Depending on how they manage the process, the outcome can be more ’top-down’ or ’bottom-up’. In other words, decentralization can serve as a tool for achieving the aims of national elites more effectively and at a lower cost, or it can give previously marginalized groups greater access to power and resources.
Zimbabwe’s experience provides useful lessons in this regard. In ’Forging (Un)democratic Resource Governance Systems from the Relic of Zimbabwe’s Colonial Past’, Alois Mandondo at the University of Zimbabwe traces recent efforts to decentralize natural resource management back to the policies of indirect rule under the colonial regime. During the colonial period, the national government made native chiefs and headmen responsible for enforcing certain environmental regulations. But the rules themselves did not reflect local interests and the government used the system to further colonial objectives, often at the expense of the native population. Native farmers were forced to cease commercial logging, reduce their cattle herds, and provide free labor for soil conservation activities.
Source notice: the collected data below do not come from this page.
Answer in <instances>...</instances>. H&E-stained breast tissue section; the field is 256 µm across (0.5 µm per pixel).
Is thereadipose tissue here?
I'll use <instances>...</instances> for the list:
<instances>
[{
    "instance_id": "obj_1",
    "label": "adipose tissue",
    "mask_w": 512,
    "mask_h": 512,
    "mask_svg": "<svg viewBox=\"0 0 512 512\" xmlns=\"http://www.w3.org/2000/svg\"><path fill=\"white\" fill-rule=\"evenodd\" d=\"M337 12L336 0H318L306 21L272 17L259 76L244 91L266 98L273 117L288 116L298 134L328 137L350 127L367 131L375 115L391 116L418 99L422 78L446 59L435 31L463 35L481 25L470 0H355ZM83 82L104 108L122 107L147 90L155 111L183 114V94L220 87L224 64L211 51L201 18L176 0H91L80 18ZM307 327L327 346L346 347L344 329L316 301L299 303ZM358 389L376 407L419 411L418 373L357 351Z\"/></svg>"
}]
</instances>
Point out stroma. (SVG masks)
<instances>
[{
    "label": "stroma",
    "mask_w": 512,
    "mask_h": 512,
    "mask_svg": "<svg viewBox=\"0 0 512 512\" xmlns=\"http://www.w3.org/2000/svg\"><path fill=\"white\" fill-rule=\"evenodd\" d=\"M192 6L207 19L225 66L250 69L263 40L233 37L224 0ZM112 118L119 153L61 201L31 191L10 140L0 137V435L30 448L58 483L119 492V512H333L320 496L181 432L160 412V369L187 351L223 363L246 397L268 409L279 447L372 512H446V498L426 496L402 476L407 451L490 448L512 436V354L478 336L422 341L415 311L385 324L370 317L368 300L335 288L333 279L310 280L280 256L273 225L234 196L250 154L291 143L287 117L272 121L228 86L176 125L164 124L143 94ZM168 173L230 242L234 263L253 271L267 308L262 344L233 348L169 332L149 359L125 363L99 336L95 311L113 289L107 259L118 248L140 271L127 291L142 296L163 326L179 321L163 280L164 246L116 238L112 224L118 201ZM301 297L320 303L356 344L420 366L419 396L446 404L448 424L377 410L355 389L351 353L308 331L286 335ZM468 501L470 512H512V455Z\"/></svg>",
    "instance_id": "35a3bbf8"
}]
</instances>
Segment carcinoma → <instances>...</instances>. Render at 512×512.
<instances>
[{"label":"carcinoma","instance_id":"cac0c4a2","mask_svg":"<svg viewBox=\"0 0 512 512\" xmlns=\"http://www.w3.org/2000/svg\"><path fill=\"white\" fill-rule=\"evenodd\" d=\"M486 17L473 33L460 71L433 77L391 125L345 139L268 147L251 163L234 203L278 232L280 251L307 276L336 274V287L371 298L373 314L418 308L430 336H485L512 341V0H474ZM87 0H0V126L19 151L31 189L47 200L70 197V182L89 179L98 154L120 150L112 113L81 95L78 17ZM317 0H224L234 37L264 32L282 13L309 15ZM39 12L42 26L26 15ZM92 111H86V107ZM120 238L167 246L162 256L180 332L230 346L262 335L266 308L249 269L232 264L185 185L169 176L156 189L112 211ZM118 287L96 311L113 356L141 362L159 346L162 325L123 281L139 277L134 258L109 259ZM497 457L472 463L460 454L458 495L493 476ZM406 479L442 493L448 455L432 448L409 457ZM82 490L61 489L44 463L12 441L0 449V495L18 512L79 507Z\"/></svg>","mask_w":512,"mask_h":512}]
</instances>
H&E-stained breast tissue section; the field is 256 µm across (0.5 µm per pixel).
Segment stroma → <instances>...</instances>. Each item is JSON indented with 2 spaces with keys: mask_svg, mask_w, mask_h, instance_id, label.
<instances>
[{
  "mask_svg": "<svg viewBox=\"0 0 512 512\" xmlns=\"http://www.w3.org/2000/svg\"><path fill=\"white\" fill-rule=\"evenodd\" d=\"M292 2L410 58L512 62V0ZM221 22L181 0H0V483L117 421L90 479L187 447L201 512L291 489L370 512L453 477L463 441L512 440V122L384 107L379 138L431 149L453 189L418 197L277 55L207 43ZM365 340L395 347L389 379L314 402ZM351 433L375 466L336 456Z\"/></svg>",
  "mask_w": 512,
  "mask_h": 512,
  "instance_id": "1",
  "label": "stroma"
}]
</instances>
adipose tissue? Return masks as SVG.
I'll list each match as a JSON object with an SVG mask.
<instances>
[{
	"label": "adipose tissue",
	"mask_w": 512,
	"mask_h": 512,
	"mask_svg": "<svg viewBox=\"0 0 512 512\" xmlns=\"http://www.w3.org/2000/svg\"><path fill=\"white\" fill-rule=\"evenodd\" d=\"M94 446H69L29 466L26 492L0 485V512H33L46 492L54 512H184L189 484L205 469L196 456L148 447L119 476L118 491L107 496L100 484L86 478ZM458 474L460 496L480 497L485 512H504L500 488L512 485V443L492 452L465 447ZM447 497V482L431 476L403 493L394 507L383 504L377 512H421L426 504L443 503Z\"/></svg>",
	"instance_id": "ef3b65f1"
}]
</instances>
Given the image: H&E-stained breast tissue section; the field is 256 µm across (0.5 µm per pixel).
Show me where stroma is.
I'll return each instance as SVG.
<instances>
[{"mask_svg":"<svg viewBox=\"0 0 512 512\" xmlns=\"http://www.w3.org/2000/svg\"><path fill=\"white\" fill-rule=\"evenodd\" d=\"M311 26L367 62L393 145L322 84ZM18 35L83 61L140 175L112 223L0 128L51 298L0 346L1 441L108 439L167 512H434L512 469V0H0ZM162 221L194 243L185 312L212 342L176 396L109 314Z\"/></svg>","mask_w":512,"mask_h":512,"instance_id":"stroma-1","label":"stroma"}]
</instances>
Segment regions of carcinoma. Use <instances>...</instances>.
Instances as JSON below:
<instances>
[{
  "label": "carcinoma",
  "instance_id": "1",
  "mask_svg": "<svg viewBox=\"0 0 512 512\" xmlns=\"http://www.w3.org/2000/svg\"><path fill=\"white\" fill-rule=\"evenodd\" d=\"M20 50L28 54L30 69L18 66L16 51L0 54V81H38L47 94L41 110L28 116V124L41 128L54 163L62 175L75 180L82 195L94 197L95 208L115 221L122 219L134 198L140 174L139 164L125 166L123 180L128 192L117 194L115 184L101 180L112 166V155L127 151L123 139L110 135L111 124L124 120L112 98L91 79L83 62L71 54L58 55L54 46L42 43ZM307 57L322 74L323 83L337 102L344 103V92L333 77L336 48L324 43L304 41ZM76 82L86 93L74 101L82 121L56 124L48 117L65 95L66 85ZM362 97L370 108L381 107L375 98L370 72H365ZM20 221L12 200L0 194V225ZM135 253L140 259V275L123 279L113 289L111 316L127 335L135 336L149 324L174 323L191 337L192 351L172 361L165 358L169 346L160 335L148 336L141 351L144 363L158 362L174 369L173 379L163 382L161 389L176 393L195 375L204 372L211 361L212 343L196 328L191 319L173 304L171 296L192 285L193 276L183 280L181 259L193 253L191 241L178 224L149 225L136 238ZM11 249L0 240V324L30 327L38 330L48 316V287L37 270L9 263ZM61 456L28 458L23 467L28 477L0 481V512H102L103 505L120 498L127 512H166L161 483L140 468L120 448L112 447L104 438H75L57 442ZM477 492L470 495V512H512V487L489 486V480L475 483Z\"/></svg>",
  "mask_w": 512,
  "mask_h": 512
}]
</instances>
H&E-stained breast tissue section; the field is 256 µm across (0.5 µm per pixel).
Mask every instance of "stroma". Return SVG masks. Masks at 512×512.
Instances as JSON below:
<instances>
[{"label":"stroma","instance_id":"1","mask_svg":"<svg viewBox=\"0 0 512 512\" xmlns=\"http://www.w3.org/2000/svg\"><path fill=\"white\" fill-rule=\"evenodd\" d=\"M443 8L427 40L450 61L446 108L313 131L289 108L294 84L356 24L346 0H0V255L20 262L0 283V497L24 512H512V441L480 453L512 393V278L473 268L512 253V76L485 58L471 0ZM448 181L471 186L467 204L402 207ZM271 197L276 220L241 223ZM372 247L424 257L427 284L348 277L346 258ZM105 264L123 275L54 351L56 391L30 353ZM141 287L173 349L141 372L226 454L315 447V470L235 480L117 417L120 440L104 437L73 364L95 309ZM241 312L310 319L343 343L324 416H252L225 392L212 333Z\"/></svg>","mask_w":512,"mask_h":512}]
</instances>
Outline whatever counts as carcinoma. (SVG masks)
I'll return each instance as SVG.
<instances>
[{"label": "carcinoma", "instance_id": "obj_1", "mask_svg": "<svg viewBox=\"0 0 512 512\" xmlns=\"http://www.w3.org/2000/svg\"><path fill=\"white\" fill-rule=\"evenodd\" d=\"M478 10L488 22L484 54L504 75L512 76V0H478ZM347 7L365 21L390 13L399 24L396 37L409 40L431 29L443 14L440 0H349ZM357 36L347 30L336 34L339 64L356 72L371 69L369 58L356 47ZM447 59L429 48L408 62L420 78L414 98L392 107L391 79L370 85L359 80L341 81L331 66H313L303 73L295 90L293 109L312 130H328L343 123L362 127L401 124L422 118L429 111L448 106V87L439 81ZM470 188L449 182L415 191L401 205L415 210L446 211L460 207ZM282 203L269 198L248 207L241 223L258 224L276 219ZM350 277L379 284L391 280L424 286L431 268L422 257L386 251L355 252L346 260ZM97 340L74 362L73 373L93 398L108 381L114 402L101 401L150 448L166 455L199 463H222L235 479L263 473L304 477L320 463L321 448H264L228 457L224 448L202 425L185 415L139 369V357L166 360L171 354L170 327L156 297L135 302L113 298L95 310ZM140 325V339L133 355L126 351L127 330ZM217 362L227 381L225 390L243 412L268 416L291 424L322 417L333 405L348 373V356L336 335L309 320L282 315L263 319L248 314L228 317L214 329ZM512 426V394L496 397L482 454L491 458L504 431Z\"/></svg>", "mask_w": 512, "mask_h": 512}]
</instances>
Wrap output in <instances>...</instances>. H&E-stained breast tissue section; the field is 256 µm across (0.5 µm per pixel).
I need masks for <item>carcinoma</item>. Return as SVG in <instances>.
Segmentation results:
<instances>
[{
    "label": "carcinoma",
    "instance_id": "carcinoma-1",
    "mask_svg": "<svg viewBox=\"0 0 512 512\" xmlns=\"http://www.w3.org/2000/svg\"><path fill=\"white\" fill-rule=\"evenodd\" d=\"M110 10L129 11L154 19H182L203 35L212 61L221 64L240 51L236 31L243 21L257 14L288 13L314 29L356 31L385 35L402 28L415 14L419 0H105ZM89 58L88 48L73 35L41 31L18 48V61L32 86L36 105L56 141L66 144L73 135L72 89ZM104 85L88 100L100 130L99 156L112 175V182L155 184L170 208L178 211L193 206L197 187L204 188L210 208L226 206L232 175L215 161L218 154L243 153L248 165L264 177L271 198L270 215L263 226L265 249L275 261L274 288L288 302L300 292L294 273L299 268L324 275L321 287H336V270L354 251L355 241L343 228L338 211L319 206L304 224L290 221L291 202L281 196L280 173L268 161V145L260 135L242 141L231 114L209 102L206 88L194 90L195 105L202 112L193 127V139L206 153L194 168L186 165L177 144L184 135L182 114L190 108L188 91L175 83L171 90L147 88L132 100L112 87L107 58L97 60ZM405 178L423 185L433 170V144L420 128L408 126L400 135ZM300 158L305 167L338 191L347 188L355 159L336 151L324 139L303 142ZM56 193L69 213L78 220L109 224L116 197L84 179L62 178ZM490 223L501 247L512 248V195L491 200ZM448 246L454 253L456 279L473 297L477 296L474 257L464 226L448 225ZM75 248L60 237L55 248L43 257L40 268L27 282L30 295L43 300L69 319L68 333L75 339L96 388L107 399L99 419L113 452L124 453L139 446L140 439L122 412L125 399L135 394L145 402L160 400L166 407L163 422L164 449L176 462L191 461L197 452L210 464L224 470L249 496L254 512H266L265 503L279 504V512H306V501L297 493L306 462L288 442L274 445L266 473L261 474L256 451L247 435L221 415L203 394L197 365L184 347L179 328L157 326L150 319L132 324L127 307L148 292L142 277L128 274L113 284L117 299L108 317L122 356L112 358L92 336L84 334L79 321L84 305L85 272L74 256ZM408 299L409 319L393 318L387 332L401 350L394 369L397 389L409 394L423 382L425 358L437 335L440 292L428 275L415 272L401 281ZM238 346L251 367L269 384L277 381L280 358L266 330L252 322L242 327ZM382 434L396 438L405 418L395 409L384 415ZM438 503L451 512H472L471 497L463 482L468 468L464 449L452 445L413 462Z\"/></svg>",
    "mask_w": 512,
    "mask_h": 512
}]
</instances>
Mandondo argues that this sort of approach has carried up to the present. Since independence in 1980, local authorities have continued to serve largely at the whim of the national leaders of the ruling party. They are more accountable to party bosses than to their local constituencies. The Rural District Council Act of 1988 gave district governments the right to enact land use and conservation laws; but most simply adopted the model by-laws prepared by the national government. Communities have had few opportunities to participate in creating the new rules, even though the government expects them to cooperate with the council representatives who enforce the rules. As part of the well-known CAMPFIRE program local communities are supposed to receive at least 50% of the revenues from wildlife safaris. Nevertheless, District Councils have been reluctant to allow the communities to control those funds. More recently, the Traditional
Leaders Act of 1998 charged village headmen with enforcing environmental and conservation regulations. Theoretically, this was supposed to increase local control. In practice, there has been little progress in allowing communities to set their own rules, generate revenues from the natural resources, and democratically-elect their own representatives.